Stockpiling inventories and an order backlog are acceptable when you have a strong brand to lean on, but margin erosion could become a serious problem for Peloton if inventories keep growing and brand affinity further erodes.
But Wait! There’s More!
You didn’t think we’d get out of here without talking about meme stocks, did you?
Peloton stock currently has $2.08 billion of short interest, which represents 8.68% of the total float. Essentially, there is currently ~$2 billion in the market betting on Peloton to fail. Is that a lot? Short answer: yes.

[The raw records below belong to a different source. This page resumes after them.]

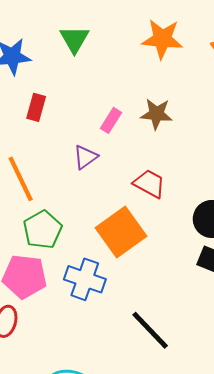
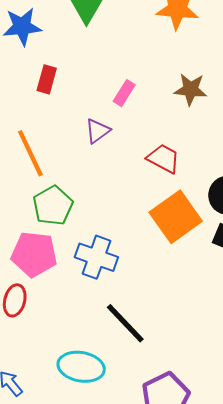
brown star: (156, 114) -> (191, 89), moved
orange square: (121, 232) -> (176, 217), moved
black line: (150, 330) -> (125, 323), moved

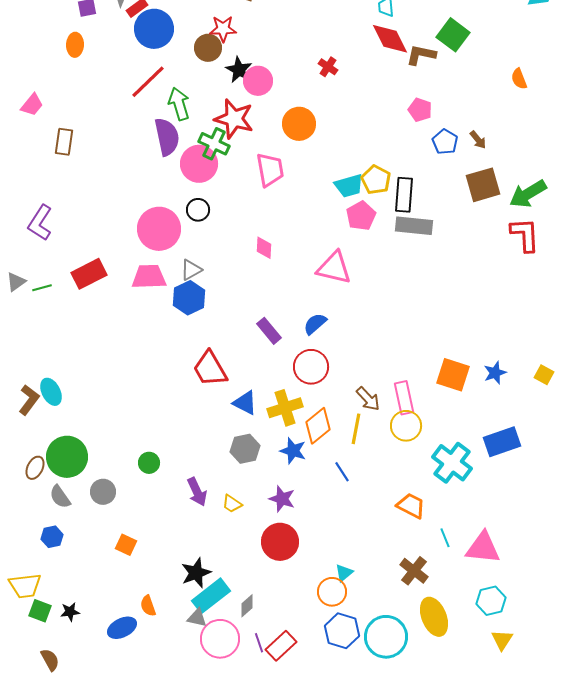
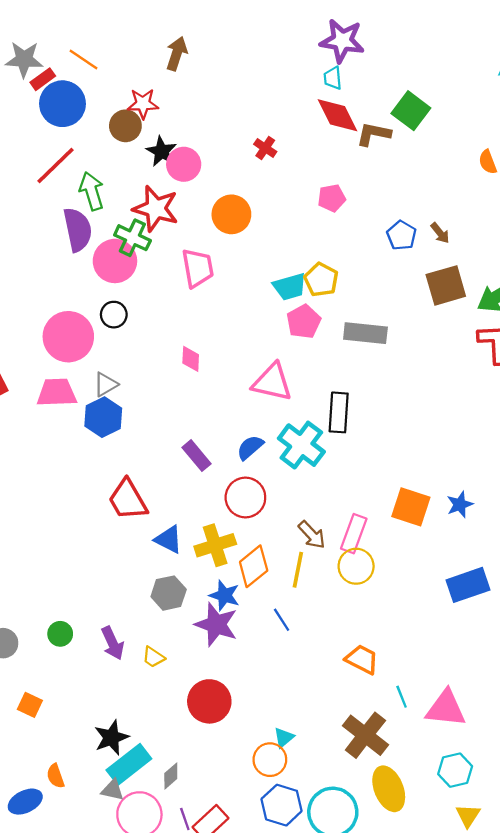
pink pentagon: (420, 110) -> (332, 198), moved, turned -30
black rectangle: (404, 195) -> (339, 412), moved
pink rectangle: (404, 398) -> (354, 534), turned 32
green circle: (149, 463) -> (60, 634), moved
cyan cross: (452, 463) -> (301, 445), moved
purple star: (282, 499) -> (216, 624), moved, size x1.4
brown cross: (414, 571) -> (365, 735), size x1.4

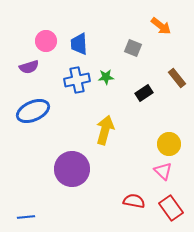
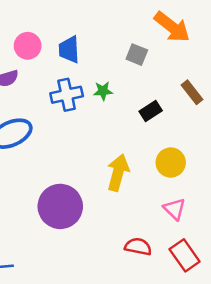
orange arrow: (161, 26) -> (172, 27), size x1.4
yellow arrow: (105, 130) -> (118, 173), moved
yellow circle: (169, 144) -> (171, 163), moved

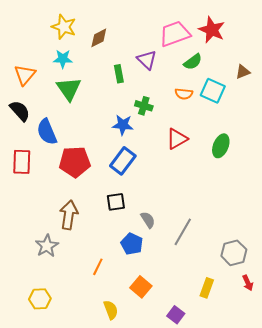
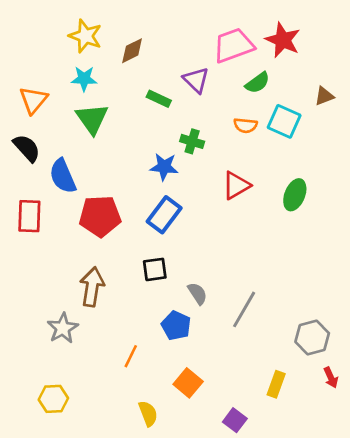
green rectangle: (119, 74) -> (159, 99), turned -54

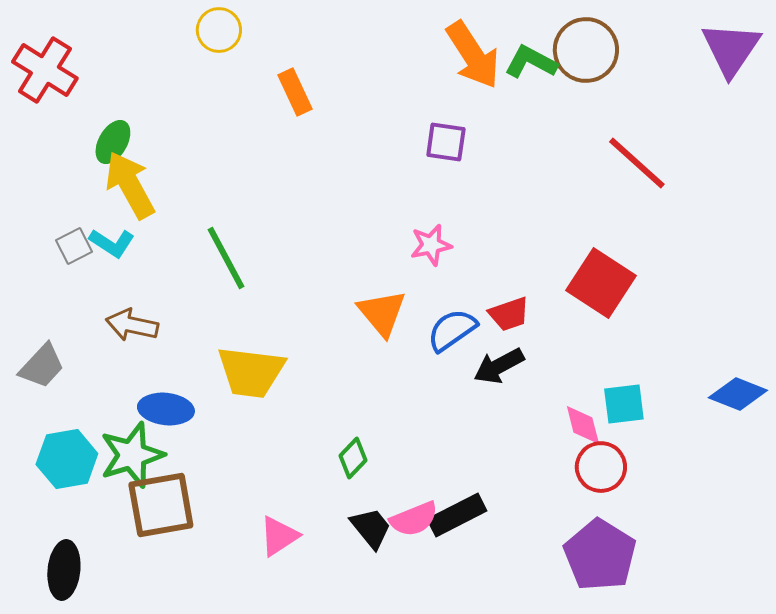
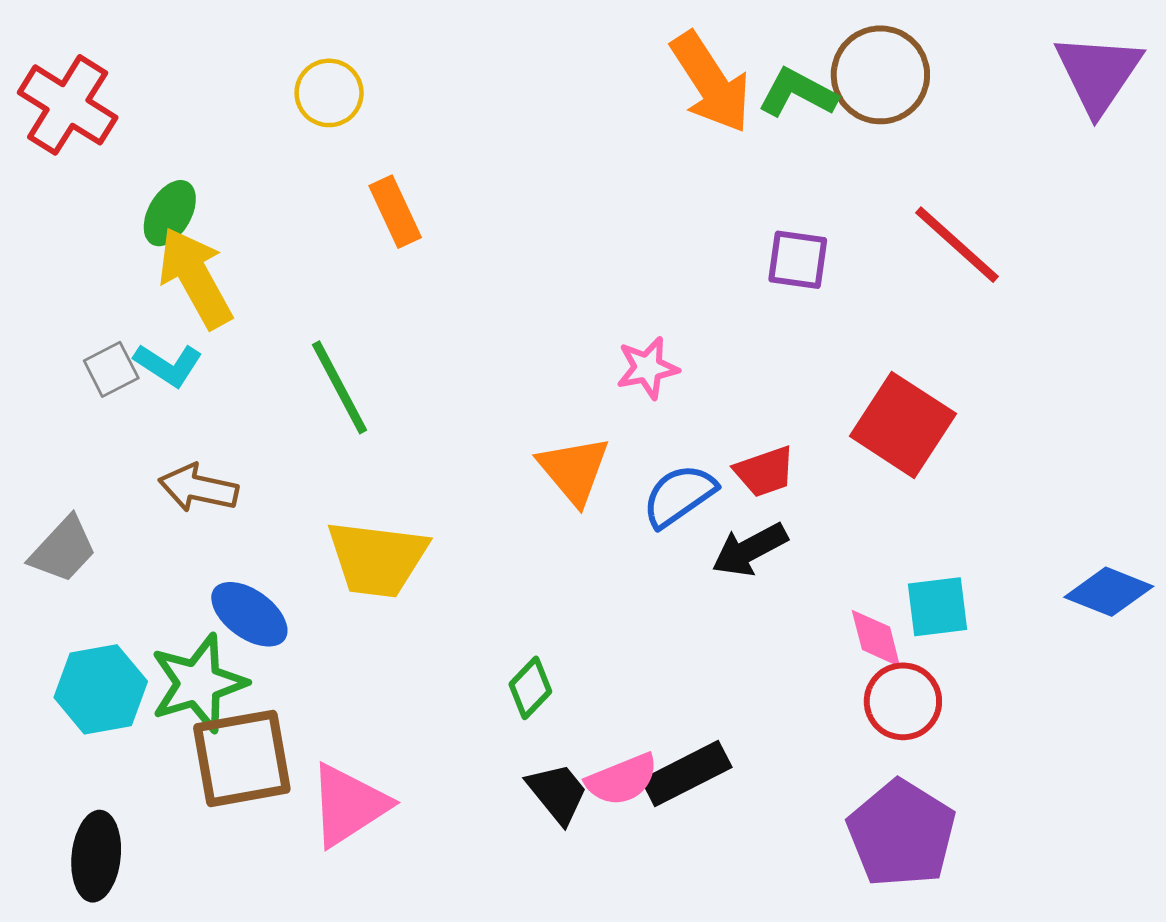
yellow circle: (219, 30) -> (329, 93), moved
orange rectangle: (295, 92) -> (395, 212), moved
purple square: (446, 142) -> (798, 260), moved
blue ellipse: (166, 409) -> (249, 614), turned 30
pink triangle: (279, 536) -> (349, 805), moved, size x1.4

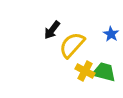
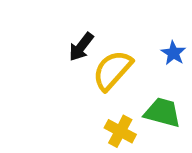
yellow cross: (85, 71) -> (120, 131), moved

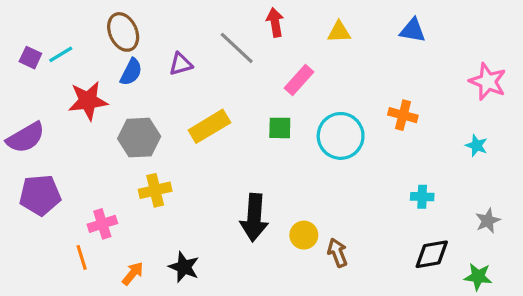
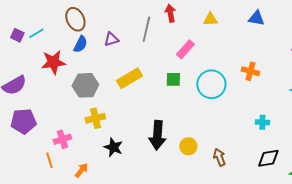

Peloton has the largest short position in the domestic consumer durables market.
Hearing that might make some Redditors want to YOLO their 401k’s into connected fitness long buys, but I’m skeptical.
Peloton bears have recently been able to cover their short positions, which appeared a tall task earlier in the year when the company was deep in its growth narrative.
The crowded marketplace is a factor, too.
- Companies across the fitness spectrum are raising money at incredibly high valuations.
- Tonal, CLMBR, Tempo, LiteBoxer, and many others have all capitalized on the same fitness-starved COVID-19 market that Peloton was able to exploit.
- Others such as Icon and Echelon have become increasingly litigious in their attempts to unseat the current fitness king.
Faulty hardware, corruptible software, supply chain difficulties, and myriad intellectual property issues are all reasons to question how much higher Peloton can go from here.
Peloton is still trading above its 50-, 100-, and 200-day moving averages while price targets for Q4 2021 earnings are tracking ahead of schedule. The company should easily post more than $4 billion in revenues this year.
The share price and expected earnings are not an unassailable defense. Margin compression — particularly for a company with the growth trajectory of Peloton — is nothing to trivialize. Any significant damage to the Peloton brand could topple the entire house.
Plus, the connected fitness market will never be a winner takes all market. It’s too fragmented and exercise modalities are too diverse for a “one ring to rule them all” scenario … but Peloton was pretty freaking close. During the height of the pandemic, its name was synonymous with at-home fitness.
But when the brand is threatened, customers are flocking back to brick-and-mortar gyms, and a cohort of competitors enters the market on what feels like a daily basis, Peloton’s bright future is no longer a promise.